No. Definitely NO way to make that receptacle switched in any way without running new wire.
Sorry.
Looks like those two switches were intended to control a fan and light separately. Notice how the black and red are in the same cable? That cable goes up to the fan/light.
You are correct in deducing that you can tap into the incoming hot line in the light switch box. It appears that the hot line comes in from either the lower cable or the cable on the upper right in the picture. The cable on the upper left seems to go to the existing light fixture.
You need to connect the hot cable from the bundle of black wires to the hot side of the new switch. You can use a pigtail (short length of wire). Then connect the new black line to the vent to the other side of the new switch. You also need to add the white wire from the vent to the existing bundle of white wires in this box.
The simplest way to handle this might be a double switch that fits within a single gang box.
![double switch](https://i.stack.imgur.com/bOrBh.jpg)
The one shown is decorator style but these are available in several styles.

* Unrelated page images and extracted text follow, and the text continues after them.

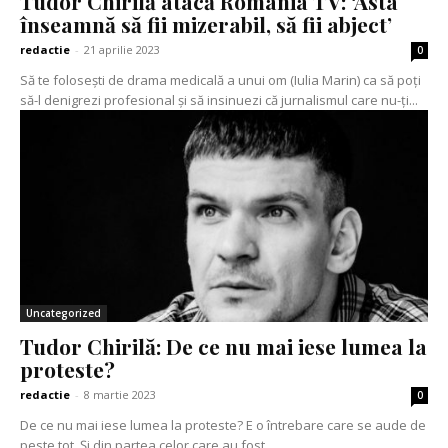
Tudor Chirilă atacă România TV: ‘Asta
înseamnă să fii mizerabil, să fii abject’
redactie
-
21 aprilie 2023
0
Să te folosești de drama medicală a unui om (Iulia Marin) ca să poți
să-l denigrezi profesional și să insinuezi că jurnalismul care nu-ți...
Uncategorized
Tudor Chirilă: De ce nu mai iese lumea la
proteste?
redactie
-
8 martie 2023
0
De ce nu mai iese lumea la proteste? E o întrebare care se aude de
peste tot. Și din partea celor care au fost...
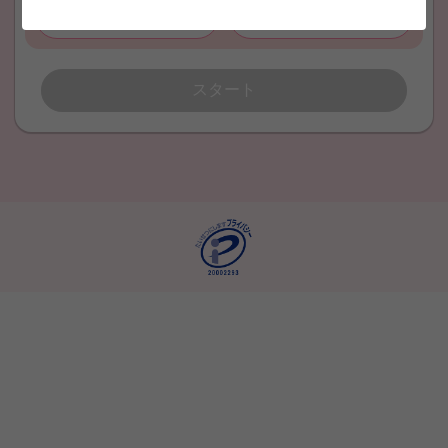
児童指導員
無資格
スタート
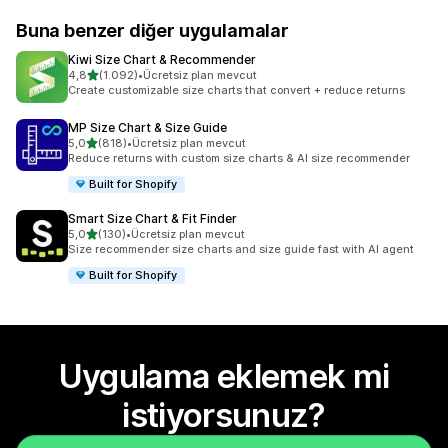
Buna benzer diğer uygulamalar
Kiwi Size Chart & Recommender
5 yıldız üzerinden
4,8
(1.092)
•
Ücretsiz plan mevcut
toplam 1092 değerlendirme
Create customizable size charts that convert + reduce returns
MP Size Chart & Size Guide
5 yıldız üzerinden
5,0
(818)
•
Ücretsiz plan mevcut
toplam 818 değerlendirme
Reduce returns with custom size charts & AI size recommender
Built for Shopify
Smart Size Chart & Fit Finder
5 yıldız üzerinden
5,0
(130)
•
Ücretsiz plan mevcut
toplam 130 değerlendirme
Size recommender size charts and size guide fast with AI agent
Built for Shopify
Uygulama eklemek mi
istiyorsunuz?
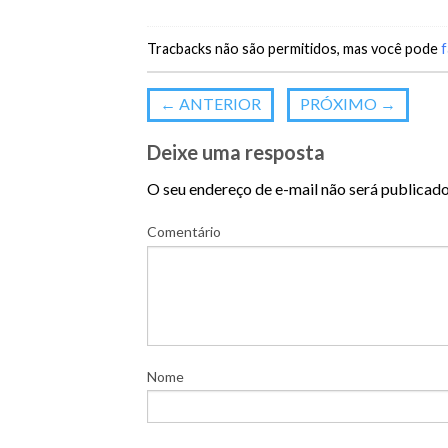
Tracbacks não são permitidos, mas você pode
f
←
ANTERIOR
PRÓXIMO
→
Deixe uma resposta
O seu endereço de e-mail não será publicado
Comentário
Nome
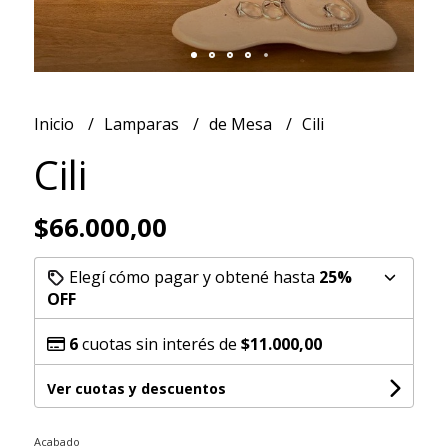
Inicio
Lamparas
de Mesa
Cili
Cili
$66.000,00
Elegí cómo pagar y obtené hasta
25%
OFF
6
cuotas sin interés de
$11.000,00
Ver cuotas y descuentos
Acabado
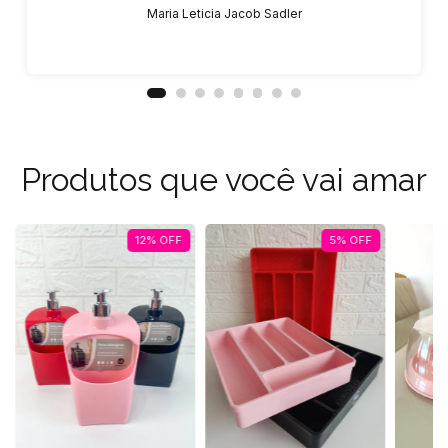
Maria Leticia Jacob Sadler
Produtos que você vai amar
12
%
OFF
5
%
OFF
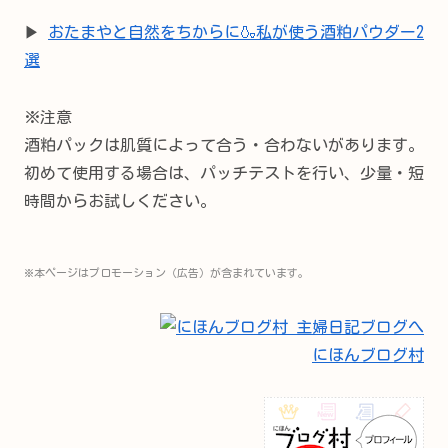
▶
おたまやと自然をちからに🍶私が使う酒粕パウダー2
選
※注意
酒粕パックは肌質によって合う・合わないがあります。
初めて使用する場合は、パッチテストを行い、少量・短
時間からお試しください。
※本ページはプロモーション（広告）が含まれています。
にほんブログ村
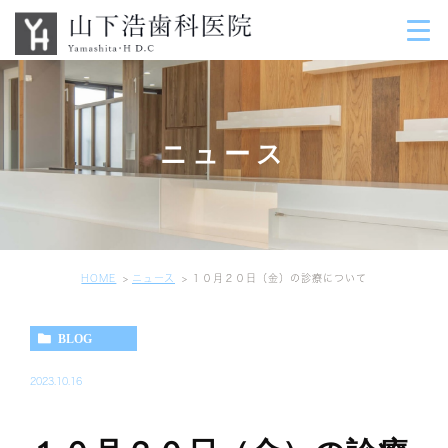
ニュース
HOME
ニュース
１０月２０日（金）の診療について
BLOG
2023.10.16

If you go this route, you replace the current switch. You move the black wire currently on the old switch to one of the common hot terminals on the new switch. You can tell which it is by the metal tab connecting the two adjacent terminals. This allows both switches to share a hot using only one wire. You leave the other common terminal empty (but screw it in for safety).
You then attach the other wire that currently goes to the light (the remaining wire from the old switch) to one of the opposite terminals on the switch and the new hot line for the vent to the final opposite terminal.
Safety: Be sure to turn off the breaker before touching any wire or terminal, and confirm no power using a non-contact tester or multimeter. Your cables, switches and fixtures should be grounded, but no ground wire is visible. It may be that your system is grounded through armored cable or conduit, or it is on an ungrounded GFCI line. I would add a ground wire from both the switch and the new vent wire to a screw in the back of the box.
Images and links for illustration only, not an endorsement of goods or sources.
Best Answer
Your "kit" is missing some pieces. You'll need
Prepping the wires
Unfortunately, "#1 #2 #3 #4" is not standard nomenclature, if anything the builder can be guilty of "stating the obvious". Unless you open up the 3 light fixtures and find "oh look, the other end of this cable is also marked #3, and that other light is #2". shrug
So we'll need to test which cable is the supply.
Turn the breaker on, and tap each black wire with a non-contact tester. One of them should light up.
Mark the other 3 black wires with red, blue and yellow tape, respectively.
If you want to know which wire goes to which light (for arranging the switches to your preference), let's not do that now.
The problem with those "push" connectors is you can't insert a wire, pull it out, and reuse the void a second time. Pulling the wire out destroys the spring clamping force in that void: it won't clamp properly, will arc and start a fire. So if you need to do any experimenting at all, rend (pull/twist) the wires out of these nuts, and use Wago lever-nuts. Don't waste wire length and why bother re-stripping?
Prepare the pigtails
Cut your 3' wire into six 6" pigtails, and strip off about 5/8" of wire off one end. (off the other end, strip off whatever the connector says to on its labeling).
Take 3 of your pigtails and the colored tape. Wrap one pigtail with red tape, another with blue tape, and another with yellow tape.
Cut your 1' ground wire into two 6" pigtails.
Prepare the switches
On a nice comfortable bench, sit down with the 2 switches. Use the screw terminals and do proper shepherd's crook screw connections, clockwise. Skill up on Youtube on those. Alternately you can get a slightly better switch that uses "screw-and-clamp" connections, a back-wire where you tighten the screw (HARD) to clamp it.
"Why not just use backstabs"? They are known unreliable, and anyway don't work on #12 wire.
"Why not just use #14 wire?" That would be bad if the breaker was 20A.
The single switch is easy. Pick any screw and put a black pigtail there. The other screw gets a red pigtail.
The dual switch is tricky, because you must look closely for which side is "common". It will have 2 screws on "common" and a little metal tab that could be broken off to separate the two "common" screws. Do not break the tab. Put 1 black wire on "common" and do not use the other "common" screw.
The other two (non-common) screws on the dual switch get a blue and yellow pigtail.
Both switches get 1 ground pigtail on their green screw.
Feel free to wrap the switch bodies with electrical tape 2-3 times around, to insulate the side screws. However, hold off on that until the switch positions are where you like.
Back to the switch box
Breaker still off.
Super easy. Bare to bare. Black to black. Blue to blue. You're getting the idea.
See how all the prep work above made this Super Easy? That's why it's worth it.
"But I don't like which switch controls which light". OK, turn off the breaker and exchange wires on the screw terminals (or screw-and-clamp's) as needed. That way the pigtail colors stay matched up.